## [Data excerpts]
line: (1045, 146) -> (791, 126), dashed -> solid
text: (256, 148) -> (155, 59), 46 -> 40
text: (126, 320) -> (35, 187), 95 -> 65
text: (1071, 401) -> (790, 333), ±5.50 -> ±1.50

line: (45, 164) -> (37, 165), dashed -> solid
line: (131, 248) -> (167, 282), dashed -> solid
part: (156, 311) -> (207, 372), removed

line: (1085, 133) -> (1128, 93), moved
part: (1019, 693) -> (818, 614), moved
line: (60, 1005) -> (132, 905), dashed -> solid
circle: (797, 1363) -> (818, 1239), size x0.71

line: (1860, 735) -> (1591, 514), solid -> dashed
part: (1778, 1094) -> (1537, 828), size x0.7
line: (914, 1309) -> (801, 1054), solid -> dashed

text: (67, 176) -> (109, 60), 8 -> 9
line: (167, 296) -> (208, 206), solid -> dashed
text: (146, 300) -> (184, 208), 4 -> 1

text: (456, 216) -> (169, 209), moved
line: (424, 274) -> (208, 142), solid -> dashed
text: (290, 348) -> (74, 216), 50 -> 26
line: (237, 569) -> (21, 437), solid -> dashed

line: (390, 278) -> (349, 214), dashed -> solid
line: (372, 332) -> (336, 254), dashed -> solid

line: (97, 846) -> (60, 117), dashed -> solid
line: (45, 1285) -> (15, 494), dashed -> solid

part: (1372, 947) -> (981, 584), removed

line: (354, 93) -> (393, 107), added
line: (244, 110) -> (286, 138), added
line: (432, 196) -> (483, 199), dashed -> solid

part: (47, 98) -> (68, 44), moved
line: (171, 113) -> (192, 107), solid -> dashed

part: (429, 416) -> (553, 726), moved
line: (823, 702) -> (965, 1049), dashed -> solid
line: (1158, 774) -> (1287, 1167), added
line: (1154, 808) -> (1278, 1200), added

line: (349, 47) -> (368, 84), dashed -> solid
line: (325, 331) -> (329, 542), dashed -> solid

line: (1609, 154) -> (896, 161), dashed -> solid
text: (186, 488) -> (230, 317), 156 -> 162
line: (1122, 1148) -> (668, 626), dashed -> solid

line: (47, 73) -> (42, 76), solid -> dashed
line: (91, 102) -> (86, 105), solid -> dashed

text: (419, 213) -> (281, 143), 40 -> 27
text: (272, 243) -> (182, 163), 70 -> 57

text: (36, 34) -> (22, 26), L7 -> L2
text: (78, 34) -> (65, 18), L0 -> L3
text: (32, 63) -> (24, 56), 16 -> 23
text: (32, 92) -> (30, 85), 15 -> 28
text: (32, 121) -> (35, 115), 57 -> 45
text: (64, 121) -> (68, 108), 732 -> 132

## [What this task involves]
Beginning with the line containing "line: (325, 331)" and ending with the line containing "text: (419, 213) -> (281, 143), 40 -> 27", extract those lines exactly from the listing above, and only those.

## [Solution to this problem]
line: (325, 331) -> (329, 542), dashed -> solid

line: (1609, 154) -> (896, 161), dashed -> solid
text: (186, 488) -> (230, 317), 156 -> 162
line: (1122, 1148) -> (668, 626), dashed -> solid

line: (47, 73) -> (42, 76), solid -> dashed
line: (91, 102) -> (86, 105), solid -> dashed

text: (419, 213) -> (281, 143), 40 -> 27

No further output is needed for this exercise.